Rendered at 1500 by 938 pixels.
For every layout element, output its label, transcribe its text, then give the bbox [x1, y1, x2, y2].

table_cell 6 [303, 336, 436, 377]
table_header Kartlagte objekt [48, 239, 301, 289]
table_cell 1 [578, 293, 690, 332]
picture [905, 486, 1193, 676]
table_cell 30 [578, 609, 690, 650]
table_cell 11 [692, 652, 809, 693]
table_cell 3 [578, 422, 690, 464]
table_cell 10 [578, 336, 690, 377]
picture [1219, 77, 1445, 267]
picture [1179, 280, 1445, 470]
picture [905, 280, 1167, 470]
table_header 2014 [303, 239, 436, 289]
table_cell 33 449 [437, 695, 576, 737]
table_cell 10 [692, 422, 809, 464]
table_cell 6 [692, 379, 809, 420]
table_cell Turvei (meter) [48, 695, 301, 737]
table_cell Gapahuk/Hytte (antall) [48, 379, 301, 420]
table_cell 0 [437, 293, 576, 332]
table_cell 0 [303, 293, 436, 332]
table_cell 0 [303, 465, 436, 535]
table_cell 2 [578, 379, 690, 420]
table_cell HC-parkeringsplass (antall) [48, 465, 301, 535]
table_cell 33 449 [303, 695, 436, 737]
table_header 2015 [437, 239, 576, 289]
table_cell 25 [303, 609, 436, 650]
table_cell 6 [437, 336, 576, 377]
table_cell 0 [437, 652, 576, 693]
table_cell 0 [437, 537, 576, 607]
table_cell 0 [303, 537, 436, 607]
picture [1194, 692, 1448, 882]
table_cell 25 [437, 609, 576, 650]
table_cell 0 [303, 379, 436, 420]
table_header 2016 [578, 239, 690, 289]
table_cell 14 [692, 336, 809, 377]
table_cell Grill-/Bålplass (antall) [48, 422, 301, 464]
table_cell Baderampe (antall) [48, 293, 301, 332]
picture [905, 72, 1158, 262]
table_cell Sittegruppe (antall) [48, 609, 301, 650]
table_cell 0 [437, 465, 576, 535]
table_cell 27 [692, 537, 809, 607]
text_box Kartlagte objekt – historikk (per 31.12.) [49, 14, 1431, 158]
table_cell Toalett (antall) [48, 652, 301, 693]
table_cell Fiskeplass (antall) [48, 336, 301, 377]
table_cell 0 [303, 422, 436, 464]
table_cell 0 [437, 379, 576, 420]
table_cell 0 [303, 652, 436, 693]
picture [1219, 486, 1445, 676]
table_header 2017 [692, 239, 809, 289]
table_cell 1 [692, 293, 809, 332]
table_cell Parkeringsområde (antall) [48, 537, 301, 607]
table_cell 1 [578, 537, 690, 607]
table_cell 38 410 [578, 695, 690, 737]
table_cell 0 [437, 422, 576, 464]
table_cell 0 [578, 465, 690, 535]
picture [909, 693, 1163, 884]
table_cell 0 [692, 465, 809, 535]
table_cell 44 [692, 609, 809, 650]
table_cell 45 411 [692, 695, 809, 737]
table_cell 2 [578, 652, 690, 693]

******************************

▶ [What you are asked to do] What is the number of lines in the listing that include the word "objekt"? Give the number and no other text.

▶ [Written solution] 2